_Aim of the exercise_:
Arrange the records as a two-column CSV with the columns "text" and "answer". Give one row per record, put each field in quotes, and turn line breaks into spaces. Start at the beginning of the records and stop after the line that contains "contrast brightness saturation: brightness".

+++ The data

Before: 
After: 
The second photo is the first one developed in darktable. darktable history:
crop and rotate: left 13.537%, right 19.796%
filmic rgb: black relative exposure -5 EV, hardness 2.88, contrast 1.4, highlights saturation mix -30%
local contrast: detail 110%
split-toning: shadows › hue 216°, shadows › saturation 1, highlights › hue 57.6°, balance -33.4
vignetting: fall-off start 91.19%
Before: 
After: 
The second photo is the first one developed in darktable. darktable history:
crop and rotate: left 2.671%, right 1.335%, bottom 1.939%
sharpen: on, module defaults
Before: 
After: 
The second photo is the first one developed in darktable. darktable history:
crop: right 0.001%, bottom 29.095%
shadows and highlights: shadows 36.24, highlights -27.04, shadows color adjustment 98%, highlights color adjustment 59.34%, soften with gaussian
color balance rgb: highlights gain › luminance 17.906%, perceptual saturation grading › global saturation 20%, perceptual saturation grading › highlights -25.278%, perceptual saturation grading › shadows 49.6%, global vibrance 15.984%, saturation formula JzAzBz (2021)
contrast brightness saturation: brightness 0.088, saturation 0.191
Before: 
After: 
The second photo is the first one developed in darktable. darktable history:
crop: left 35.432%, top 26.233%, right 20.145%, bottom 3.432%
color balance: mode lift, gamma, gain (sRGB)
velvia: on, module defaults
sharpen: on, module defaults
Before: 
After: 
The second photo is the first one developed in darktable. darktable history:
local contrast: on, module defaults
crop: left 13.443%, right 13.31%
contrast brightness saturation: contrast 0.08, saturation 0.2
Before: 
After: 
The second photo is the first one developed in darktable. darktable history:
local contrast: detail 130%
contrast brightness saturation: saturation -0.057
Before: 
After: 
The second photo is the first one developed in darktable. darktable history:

++++++

_The reply_:
text,answer
"Before: After: The second photo is the first one developed in darktable. darktable history:","crop and rotate: left 13.537%, right 19.796% filmic rgb: black relative exposure -5 EV, hardness 2.88, contrast 1.4, highlights saturation mix -30% local contrast: detail 110% split-toning: shadows › hue 216°, shadows › saturation 1, highlights › hue 57.6°, balance -33.4 vignetting: fall-off start 91.19%"
"Before: After: The second photo is the first one developed in darktable. darktable history:","crop and rotate: left 2.671%, right 1.335%, bottom 1.939% sharpen: on, module defaults"
"Before: After: The second photo is the first one developed in darktable. darktable history:","crop: right 0.001%, bottom 29.095% shadows and highlights: shadows 36.24, highlights -27.04, shadows color adjustment 98%, highlights color adjustment 59.34%, soften with gaussian color balance rgb: highlights gain › luminance 17.906%, perceptual saturation grading › global saturation 20%, perceptual saturation grading › highlights -25.278%, perceptual saturation grading › shadows 49.6%, global vibrance 15.984%, saturation formula JzAzBz (2021) contrast brightness saturation: brightness 0.088, saturation 0.191"